Seis personas, la mitad niños, murieron en una explosión en Afrin que también provocó casi una treintena de heridos, algunos de gravedad.  

Al menos seis personas, entre ellas tres niños, murieron el sábado en Siria en un atentado en Afrin, ciudad del norte controlada por las fuerzas turcas y sus aliados sirios, informó el Observatorio Sirio para los Derechos Humanos (OSDH). Un comunicado del gobierno turco hablaba de cinco víctimas mortales.

El balance de muertos podría revisarse al alza debido a que hay también 29 heridos, algunos de ellos en estado crítico, precisó el jefe del Observatorio, Rami Abdel Rahman a la AFP.

Las explosiones con coches bomba o los asesinatos selectivos en Siria sacuden regularmente las zonas controladas por el ejército turco y los rebeldes sirios aliados.

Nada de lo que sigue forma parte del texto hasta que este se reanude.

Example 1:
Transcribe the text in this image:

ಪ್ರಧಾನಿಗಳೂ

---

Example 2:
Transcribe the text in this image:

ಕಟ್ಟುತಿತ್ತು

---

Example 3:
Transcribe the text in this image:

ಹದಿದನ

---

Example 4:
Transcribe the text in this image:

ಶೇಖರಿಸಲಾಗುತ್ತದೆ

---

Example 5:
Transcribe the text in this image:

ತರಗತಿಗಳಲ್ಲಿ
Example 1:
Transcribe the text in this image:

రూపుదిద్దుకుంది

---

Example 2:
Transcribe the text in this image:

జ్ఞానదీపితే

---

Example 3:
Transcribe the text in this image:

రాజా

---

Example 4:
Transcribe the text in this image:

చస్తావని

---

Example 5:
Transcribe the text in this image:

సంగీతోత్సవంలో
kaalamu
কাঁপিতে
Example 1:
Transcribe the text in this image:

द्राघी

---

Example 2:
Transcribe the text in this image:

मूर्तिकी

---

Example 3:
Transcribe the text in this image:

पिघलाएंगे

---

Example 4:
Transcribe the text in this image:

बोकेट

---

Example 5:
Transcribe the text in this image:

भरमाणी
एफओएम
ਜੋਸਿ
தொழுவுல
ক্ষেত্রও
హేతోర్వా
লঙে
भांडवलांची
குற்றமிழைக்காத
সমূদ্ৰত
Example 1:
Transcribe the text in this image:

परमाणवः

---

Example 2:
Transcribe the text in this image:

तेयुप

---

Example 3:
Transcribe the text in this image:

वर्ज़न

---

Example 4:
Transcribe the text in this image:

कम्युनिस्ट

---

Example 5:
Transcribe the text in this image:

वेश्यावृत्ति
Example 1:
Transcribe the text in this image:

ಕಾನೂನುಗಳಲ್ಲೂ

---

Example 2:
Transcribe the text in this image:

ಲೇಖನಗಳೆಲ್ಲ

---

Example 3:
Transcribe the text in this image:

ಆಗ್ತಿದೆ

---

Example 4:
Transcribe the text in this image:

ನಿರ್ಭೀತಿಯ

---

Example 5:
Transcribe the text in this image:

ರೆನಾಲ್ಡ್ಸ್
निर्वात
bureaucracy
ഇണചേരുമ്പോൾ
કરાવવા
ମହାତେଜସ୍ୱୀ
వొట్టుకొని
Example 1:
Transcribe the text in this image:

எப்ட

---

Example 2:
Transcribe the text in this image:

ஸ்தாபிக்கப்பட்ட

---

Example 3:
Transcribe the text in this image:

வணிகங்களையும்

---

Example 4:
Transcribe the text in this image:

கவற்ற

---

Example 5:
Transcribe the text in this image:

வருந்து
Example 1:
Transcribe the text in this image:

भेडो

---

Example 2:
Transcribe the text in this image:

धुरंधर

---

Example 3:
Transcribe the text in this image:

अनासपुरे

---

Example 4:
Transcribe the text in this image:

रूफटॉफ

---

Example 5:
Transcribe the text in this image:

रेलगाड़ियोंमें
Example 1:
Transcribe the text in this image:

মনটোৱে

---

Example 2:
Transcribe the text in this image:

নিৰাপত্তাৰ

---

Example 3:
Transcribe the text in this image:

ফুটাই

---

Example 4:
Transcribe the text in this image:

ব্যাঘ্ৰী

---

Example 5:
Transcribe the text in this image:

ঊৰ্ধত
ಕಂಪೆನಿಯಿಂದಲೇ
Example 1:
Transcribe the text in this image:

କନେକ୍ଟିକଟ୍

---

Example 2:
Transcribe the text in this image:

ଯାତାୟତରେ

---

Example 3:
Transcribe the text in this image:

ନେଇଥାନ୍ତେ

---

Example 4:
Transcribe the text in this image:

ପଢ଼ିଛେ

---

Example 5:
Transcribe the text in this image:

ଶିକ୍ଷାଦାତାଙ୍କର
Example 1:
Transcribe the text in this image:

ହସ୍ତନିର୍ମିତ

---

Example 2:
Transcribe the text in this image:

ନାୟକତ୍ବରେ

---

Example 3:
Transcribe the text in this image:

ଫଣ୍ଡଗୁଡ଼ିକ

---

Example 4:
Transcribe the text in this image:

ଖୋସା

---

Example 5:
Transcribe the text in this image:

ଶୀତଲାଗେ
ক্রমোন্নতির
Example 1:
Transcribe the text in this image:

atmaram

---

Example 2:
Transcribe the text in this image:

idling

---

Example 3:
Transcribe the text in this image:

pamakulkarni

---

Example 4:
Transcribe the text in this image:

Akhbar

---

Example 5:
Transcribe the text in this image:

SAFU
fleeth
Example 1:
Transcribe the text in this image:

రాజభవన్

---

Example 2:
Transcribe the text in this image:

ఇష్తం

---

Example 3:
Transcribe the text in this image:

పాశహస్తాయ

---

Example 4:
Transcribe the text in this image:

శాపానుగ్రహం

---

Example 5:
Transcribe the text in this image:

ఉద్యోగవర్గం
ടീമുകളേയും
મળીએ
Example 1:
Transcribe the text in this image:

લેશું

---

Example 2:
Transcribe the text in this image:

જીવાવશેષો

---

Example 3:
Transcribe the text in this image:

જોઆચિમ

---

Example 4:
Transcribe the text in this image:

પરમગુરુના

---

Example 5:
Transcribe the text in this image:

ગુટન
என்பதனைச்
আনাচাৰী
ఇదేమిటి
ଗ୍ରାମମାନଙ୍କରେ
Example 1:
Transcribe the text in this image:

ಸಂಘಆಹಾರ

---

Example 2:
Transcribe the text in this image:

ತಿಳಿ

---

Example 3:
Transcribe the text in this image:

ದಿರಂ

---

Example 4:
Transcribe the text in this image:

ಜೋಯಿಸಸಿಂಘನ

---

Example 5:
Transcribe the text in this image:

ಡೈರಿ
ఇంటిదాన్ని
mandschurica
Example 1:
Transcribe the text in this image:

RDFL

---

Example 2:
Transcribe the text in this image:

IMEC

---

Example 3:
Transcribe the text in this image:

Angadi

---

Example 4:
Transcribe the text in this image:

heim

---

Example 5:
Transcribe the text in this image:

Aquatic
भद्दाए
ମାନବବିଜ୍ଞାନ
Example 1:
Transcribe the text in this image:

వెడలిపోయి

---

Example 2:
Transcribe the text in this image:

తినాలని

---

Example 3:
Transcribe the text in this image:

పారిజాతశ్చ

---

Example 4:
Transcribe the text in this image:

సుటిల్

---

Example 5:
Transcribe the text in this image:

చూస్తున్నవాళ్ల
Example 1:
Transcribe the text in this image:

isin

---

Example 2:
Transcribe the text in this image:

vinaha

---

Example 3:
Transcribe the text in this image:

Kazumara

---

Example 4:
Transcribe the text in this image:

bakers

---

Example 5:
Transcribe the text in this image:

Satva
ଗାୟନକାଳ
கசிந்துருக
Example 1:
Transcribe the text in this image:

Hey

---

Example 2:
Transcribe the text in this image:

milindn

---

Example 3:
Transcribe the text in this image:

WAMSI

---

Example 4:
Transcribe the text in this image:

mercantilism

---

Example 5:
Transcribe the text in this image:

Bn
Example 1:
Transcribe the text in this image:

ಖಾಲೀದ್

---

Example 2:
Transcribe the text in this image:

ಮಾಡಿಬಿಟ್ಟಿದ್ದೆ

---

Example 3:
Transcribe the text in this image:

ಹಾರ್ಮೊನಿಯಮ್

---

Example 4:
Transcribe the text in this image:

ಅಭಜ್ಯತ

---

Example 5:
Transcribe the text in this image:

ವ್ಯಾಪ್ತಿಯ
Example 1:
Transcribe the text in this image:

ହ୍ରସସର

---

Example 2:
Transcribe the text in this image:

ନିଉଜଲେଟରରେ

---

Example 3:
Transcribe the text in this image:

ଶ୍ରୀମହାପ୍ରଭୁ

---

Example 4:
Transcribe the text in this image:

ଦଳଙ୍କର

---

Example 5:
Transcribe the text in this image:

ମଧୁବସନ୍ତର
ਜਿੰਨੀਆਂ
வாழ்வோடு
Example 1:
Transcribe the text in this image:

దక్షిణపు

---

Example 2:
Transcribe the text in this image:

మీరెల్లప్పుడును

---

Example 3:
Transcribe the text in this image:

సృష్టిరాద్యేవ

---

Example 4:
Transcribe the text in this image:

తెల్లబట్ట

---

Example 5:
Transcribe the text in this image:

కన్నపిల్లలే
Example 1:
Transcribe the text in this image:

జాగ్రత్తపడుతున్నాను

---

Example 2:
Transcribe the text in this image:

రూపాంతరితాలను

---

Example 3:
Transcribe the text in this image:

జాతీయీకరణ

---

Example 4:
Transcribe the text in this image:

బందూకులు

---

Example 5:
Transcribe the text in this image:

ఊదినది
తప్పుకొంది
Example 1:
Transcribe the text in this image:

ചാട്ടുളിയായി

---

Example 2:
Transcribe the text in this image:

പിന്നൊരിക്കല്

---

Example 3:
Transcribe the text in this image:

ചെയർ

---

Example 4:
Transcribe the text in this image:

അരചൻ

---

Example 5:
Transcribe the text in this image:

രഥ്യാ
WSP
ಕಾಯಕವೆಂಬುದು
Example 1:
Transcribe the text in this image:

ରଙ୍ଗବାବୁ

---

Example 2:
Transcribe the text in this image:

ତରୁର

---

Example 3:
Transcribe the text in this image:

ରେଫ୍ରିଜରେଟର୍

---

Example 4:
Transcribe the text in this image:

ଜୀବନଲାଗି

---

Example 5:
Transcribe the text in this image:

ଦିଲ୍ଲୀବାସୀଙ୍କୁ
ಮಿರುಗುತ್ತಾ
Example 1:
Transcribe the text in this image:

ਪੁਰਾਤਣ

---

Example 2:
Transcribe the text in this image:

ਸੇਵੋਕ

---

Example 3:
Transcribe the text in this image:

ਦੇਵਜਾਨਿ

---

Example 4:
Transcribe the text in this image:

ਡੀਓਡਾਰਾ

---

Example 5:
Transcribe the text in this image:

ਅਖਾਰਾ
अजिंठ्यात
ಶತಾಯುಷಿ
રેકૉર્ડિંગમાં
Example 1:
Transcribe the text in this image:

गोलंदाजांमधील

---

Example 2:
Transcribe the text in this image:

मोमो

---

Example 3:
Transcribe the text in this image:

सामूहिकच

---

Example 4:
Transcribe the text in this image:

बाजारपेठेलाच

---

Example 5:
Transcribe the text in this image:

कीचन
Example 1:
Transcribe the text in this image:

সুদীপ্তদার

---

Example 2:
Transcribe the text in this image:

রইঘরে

Situada en la provincia de Alepo, la región kurda de Afrin fue conquistada en marzo de 2018 por estas fuerzas, que expulsaron a la principal milicia kurda de las YPG, las Unidades de Protección del Pueblo. Estos territorios son ahora objeto de disputas internas entre diferentes facciones rebeldes sirias. Sin embargo, Ankara suele atribuir la responsabilidad de los atentados que afectan a estas regiones a los combatientes kurdos. El comunicado turco atribuye al YPG, milicia kurda ligada al PKK, la responsabilidad de este ateque. Ningún grupo lo ha reivindicado todavía.